Researchers believe that friends and family are more likely to rally round and help as the weather turns colder and are on hand to offer greater psychological support.
In contrast social engagements often pick up in the summer months, leaving new mums feeling abandoned at home.
"We wanted to find out whether there are certain factors influencing the risk of developing postpartum depression that may be avoided to improve women's health both physically and mentally," said Jie Zhou, from Brigham and Women's Hospital in the US.
"We have a few theories.
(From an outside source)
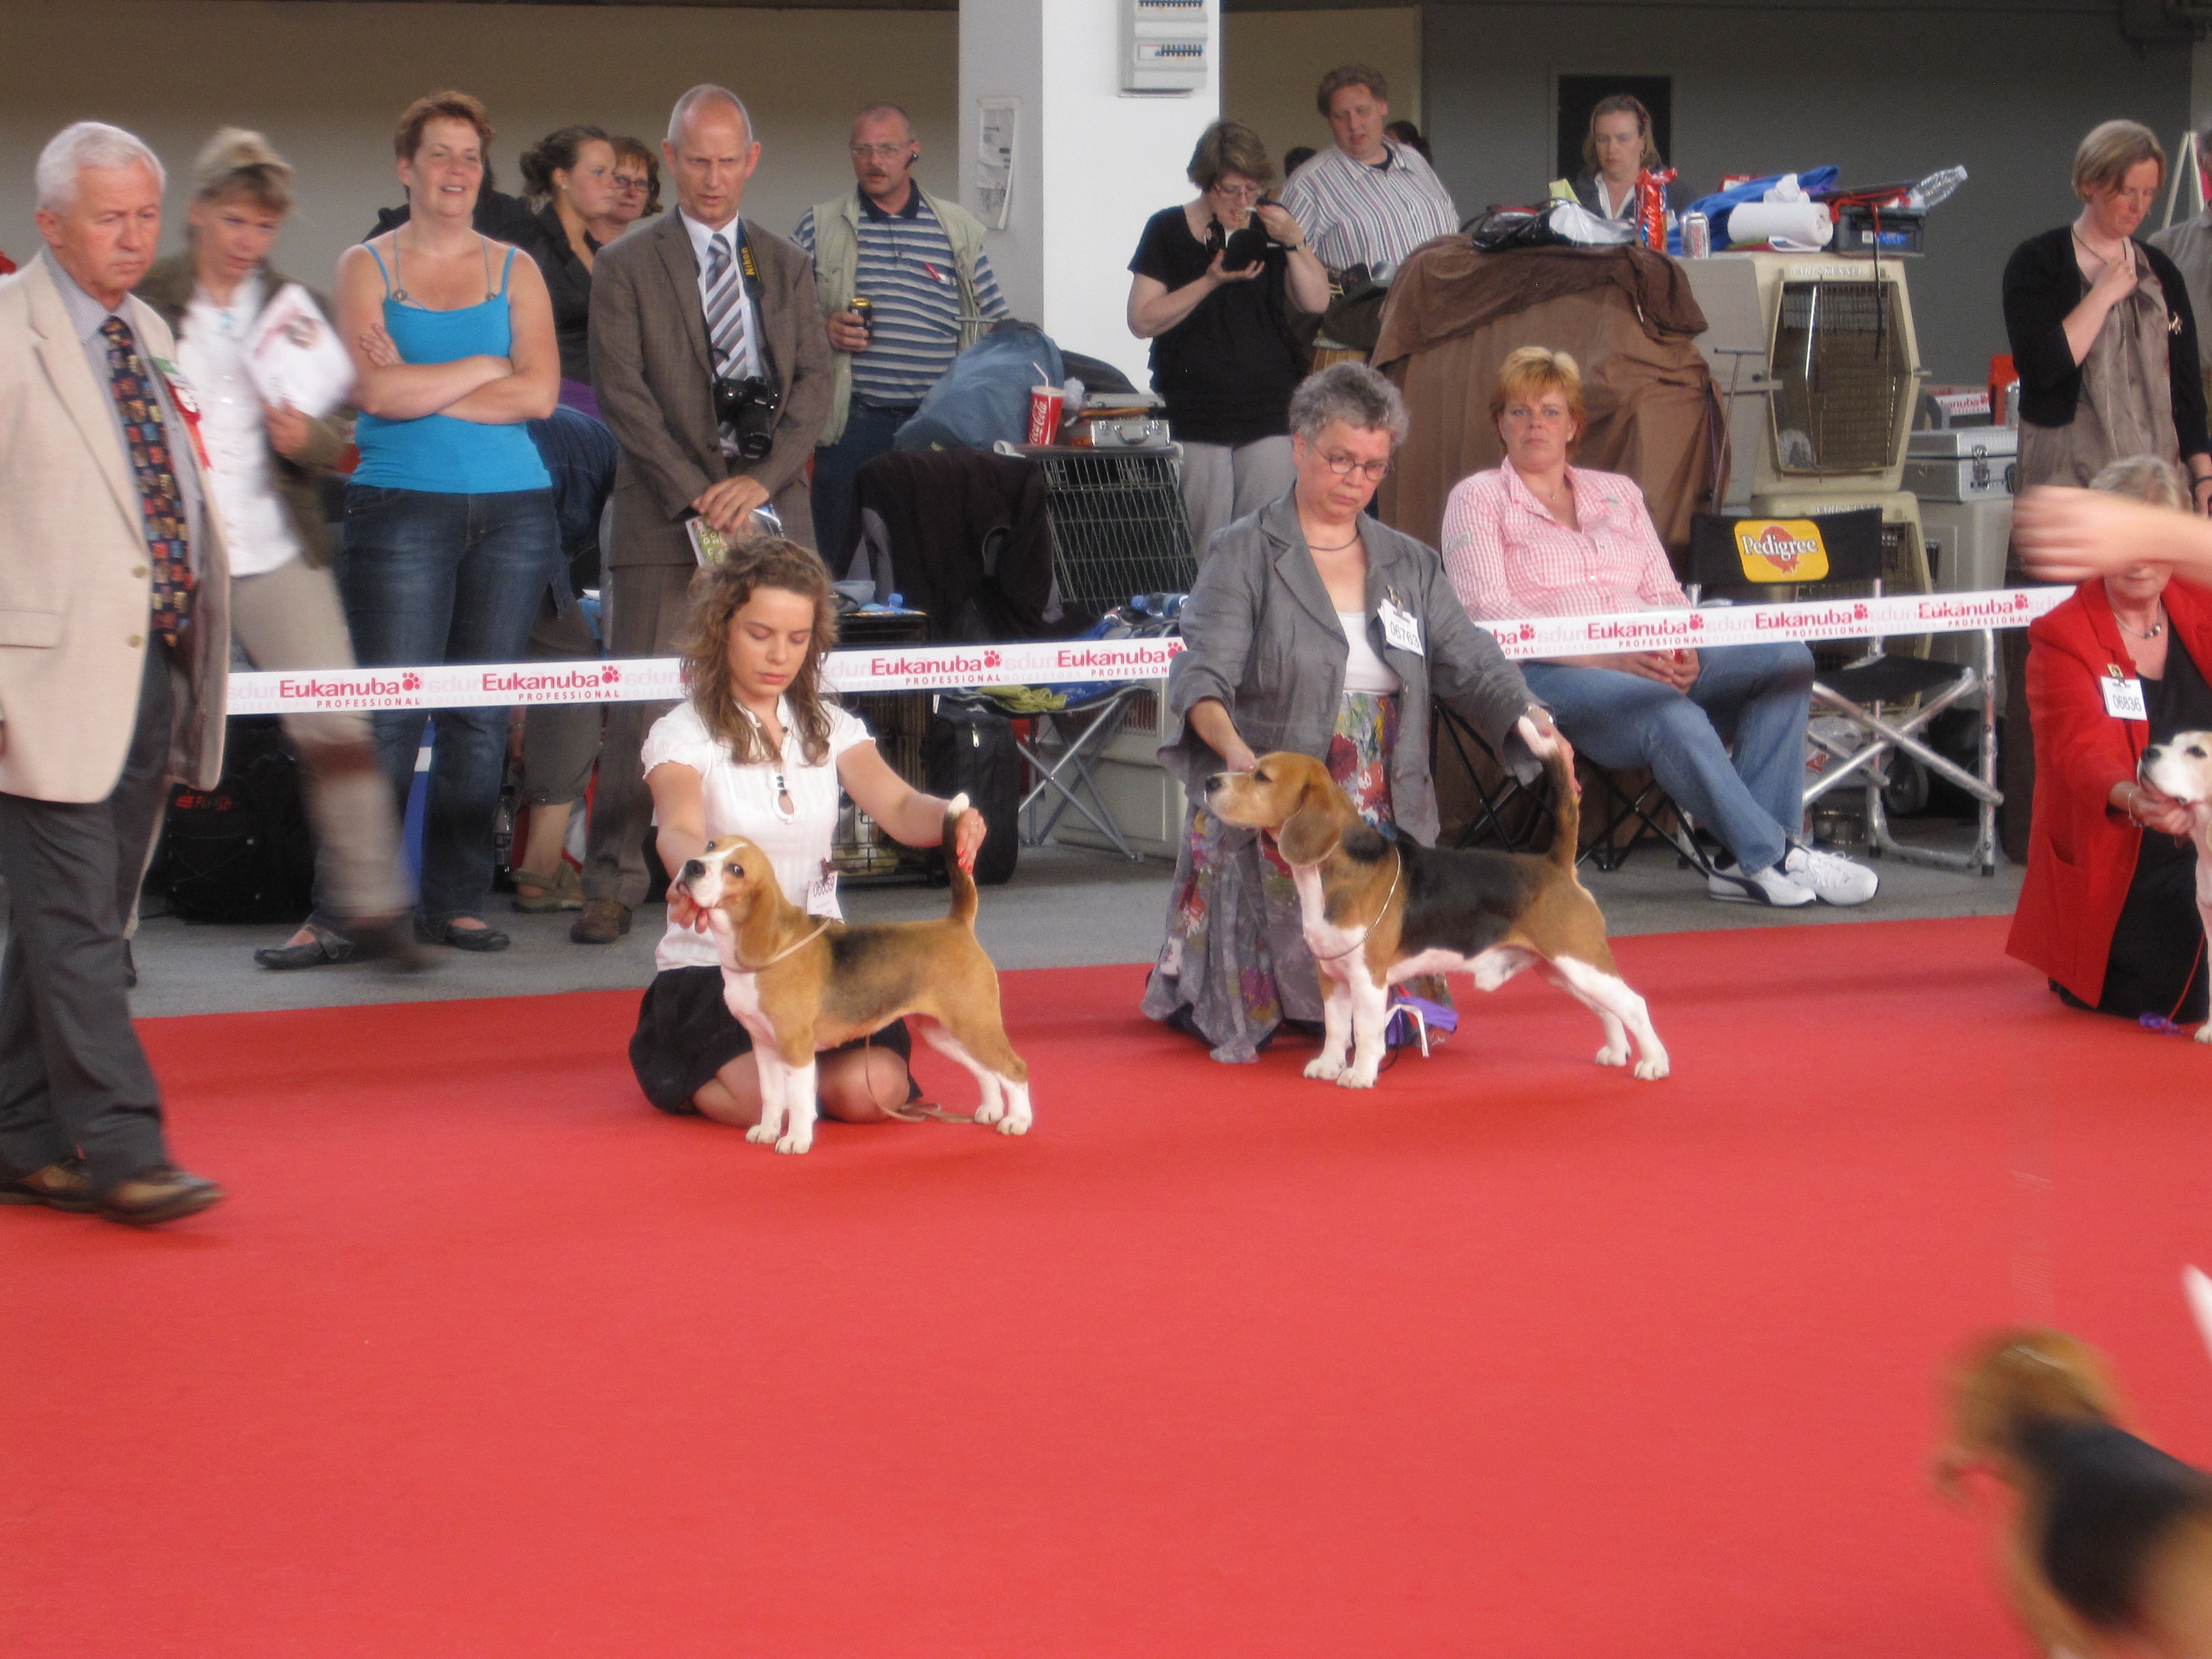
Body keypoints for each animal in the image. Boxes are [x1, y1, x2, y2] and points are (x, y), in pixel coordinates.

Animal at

Delivery will typically confine mothers to indoor activities with the newborn babies. It is naturally occurring for postpartum women in winter. Holiday season in the winter is very enjoyable," Zhou said.
"Literature has linked postpartum depression to Vitamin D. Its storage may deplete in a few months without proper supplement or sun exposure, which could be related," he said.
Researchers also found that other factors influencing post-natal depression were length of pregnancy, having an epidural and body mass index (BMI).
The team reviewed the medical records of 20,169 women who delivered babies between June 2015 and August 2017. Of the total, 817 (4.1 per cent) suffered from depressed mood, 'The Telegraph' reported.
"Why giving birth in winter or spring should have a positive effect is not known but could be linked to the "seasonal enjoyment of indoor activities mothers experience with newborns," researchers said.
"The influence of season on the incidence of post-natal depression may be due to better care and more psychological support from other people in harsh weather situations," they said.